Detalhes bibliográficos
Ano de defesa: 2020
Autor(a) principal: Begosso, Ricardo lattes
Orientador(a): Bercovici, Gilberto lattes
Banca de defesa: Não Informado pela instituição
Tipo de documento: Dissertação
Tipo de acesso: Acesso aberto
Idioma: por
Instituição de defesa: Universidade Presbiteriana Mackenzie
Programa de Pós-Graduação: Não Informado pela instituição
Departamento: Não Informado pela instituição
País: Não Informado pela instituição
Palavras-chave em Português:
Área do conhecimento CNPq:
Link de acesso: https://dspace.mackenzie.br/handle/10899/28403
Resumo: Foreign Direct Investment (FDI) is usually characterized as the productive modality of foreign capital inflows into the country. Nevertheless, its financial and technological dimensions are inseparable. More than an accounting relationship that impacts the balance of payments and macroeconomic indicators, FDI needs to be studied as an economic relationship between the country and abroad. This work intends to shed light on the historical inadequacy of the FDI legal regime in Brazil. To this end, it starts with a study on the political economy of FDI in the first chapter, with the aim of investigating the reasons why production moves internationally, in particular from central countries to peripheral countries.

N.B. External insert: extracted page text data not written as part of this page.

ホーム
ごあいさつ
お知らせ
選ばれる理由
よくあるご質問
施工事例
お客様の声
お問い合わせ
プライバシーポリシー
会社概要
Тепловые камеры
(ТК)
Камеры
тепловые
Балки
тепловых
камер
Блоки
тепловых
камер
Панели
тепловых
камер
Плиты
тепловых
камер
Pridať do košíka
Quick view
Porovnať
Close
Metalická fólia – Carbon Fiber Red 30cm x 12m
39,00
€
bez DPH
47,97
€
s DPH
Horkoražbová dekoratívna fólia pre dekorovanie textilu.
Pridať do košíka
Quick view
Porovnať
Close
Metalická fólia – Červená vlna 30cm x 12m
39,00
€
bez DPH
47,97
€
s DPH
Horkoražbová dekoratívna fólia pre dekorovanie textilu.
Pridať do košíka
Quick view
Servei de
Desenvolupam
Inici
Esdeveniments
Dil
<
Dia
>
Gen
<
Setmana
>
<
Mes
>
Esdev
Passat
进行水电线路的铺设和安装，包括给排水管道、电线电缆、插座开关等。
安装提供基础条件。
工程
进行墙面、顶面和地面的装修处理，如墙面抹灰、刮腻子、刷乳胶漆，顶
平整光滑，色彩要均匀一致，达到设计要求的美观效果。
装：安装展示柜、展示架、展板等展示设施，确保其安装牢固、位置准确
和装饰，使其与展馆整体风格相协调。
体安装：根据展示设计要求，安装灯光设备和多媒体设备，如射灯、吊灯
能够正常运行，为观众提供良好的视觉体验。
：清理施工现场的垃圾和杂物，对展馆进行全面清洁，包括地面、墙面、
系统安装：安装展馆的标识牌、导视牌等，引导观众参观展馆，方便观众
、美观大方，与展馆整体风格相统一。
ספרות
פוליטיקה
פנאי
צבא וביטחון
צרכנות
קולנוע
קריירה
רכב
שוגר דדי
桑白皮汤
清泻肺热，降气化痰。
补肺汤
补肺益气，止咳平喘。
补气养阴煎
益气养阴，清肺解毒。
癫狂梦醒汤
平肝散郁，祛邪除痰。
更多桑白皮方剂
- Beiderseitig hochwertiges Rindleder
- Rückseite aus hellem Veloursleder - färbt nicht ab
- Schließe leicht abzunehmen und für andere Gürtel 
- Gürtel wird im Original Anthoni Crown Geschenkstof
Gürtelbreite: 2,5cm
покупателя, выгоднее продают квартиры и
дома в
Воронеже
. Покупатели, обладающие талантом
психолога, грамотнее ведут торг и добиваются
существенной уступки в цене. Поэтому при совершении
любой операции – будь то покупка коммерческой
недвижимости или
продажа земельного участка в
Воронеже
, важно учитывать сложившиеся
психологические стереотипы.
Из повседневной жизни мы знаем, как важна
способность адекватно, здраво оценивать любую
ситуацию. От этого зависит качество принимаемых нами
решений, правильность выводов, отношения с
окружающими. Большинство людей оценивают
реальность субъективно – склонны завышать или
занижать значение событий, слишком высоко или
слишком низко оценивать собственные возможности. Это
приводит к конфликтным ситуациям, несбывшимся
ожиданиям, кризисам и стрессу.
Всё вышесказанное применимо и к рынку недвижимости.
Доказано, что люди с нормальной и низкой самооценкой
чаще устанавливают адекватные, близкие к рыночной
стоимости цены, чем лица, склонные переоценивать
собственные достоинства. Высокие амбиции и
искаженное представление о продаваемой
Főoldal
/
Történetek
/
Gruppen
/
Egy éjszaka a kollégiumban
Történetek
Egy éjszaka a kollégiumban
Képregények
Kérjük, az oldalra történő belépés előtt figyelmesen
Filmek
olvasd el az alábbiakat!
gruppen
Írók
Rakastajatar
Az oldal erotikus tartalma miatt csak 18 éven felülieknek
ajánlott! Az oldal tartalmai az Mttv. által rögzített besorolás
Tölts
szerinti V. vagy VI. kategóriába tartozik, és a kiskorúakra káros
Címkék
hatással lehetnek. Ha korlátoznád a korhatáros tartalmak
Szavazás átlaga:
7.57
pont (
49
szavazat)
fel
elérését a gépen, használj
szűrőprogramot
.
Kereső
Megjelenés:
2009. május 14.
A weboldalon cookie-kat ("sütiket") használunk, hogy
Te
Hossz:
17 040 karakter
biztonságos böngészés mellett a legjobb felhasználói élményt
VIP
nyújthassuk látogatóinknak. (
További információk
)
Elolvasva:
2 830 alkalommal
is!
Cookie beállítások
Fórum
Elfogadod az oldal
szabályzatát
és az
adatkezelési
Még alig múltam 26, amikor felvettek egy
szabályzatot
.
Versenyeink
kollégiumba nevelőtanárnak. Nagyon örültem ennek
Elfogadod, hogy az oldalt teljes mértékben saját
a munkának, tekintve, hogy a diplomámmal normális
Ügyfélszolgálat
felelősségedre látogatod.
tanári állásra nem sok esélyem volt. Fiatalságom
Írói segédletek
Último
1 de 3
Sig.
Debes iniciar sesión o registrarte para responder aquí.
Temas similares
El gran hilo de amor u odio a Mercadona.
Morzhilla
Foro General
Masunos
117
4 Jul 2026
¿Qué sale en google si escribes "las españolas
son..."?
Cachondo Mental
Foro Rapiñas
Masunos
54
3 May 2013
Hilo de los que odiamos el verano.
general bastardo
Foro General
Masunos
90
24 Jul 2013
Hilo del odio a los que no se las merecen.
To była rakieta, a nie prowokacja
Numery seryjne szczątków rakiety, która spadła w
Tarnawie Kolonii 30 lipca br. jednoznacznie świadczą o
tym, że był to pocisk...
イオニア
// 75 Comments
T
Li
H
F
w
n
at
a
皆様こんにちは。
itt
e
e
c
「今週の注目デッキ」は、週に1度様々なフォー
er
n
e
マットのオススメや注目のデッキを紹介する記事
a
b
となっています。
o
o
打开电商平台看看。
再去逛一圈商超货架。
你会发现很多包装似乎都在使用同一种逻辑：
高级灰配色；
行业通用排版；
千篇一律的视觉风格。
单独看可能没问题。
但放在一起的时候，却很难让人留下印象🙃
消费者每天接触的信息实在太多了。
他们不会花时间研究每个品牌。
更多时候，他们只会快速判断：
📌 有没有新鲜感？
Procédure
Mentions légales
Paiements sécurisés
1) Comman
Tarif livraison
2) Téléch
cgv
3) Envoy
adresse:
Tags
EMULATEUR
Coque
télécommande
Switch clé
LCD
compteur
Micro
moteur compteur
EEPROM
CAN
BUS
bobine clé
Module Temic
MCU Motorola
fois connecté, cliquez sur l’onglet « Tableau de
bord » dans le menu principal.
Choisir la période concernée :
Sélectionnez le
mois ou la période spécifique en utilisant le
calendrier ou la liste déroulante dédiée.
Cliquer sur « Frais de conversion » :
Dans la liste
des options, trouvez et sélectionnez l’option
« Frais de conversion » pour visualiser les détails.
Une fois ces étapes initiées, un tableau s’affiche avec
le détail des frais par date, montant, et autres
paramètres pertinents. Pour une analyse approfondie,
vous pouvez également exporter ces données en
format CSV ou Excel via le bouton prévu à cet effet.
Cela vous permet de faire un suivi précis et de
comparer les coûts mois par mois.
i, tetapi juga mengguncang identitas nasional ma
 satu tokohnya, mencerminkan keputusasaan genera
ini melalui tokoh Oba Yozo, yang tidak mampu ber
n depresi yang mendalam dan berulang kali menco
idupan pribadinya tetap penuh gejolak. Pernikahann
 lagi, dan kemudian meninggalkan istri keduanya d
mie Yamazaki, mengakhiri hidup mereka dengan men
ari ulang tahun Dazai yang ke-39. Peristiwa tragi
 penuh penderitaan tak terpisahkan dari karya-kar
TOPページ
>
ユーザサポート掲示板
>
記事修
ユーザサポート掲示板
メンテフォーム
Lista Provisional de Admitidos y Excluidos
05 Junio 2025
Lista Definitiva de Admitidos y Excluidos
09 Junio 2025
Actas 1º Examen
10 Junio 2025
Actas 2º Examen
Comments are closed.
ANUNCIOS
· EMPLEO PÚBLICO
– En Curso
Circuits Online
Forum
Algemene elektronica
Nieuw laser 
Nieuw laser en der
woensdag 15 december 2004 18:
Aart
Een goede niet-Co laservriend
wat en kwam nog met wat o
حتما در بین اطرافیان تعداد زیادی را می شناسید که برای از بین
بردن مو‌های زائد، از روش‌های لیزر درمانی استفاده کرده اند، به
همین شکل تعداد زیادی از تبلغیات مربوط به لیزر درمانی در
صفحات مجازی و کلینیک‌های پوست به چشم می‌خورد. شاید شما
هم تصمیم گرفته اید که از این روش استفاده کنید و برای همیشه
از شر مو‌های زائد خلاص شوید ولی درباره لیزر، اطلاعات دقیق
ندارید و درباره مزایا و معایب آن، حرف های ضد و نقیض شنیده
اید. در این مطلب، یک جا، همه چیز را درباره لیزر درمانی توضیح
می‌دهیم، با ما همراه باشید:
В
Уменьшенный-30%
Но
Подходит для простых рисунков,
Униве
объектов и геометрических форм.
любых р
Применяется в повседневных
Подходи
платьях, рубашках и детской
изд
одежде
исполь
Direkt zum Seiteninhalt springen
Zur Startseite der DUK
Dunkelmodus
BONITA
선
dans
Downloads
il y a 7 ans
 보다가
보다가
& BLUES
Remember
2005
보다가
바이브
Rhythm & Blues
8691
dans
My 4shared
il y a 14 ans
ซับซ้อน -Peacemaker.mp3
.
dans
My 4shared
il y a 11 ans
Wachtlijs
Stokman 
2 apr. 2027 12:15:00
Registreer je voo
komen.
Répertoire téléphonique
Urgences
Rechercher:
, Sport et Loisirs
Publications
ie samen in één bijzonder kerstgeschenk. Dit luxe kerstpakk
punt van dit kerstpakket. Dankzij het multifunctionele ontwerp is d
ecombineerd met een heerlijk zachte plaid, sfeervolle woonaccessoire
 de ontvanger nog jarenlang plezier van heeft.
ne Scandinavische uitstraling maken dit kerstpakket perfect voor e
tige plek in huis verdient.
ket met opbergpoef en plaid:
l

Here special attention will be paid to the technological dimension of capital and its implications as a determinant of capital flows, without abstracting from the historical and geopolitical conditions that act to modulate these flows, accelerating or resisting their structural impulses. Then, an attempt is made to integrate into the theoretical panorama analyzed in the first chapter a historical reading of the formation of the FDI legal regime in Brazil. The technological aspect of FDI is more visibly linked to the financial aspect, revealing how the technological transfer conducted in the second half of the 20th century originated the classic problem of profit remittances. The second chapter characterizes an effort to understand this phase of Brazilian development, noting that the abandonment of the practice of bargaining with foreign capital, especially after 1964, resulted in an increase in dependence on FDI and in the frustration of subsequent attempts to affirm the national technological autonomy.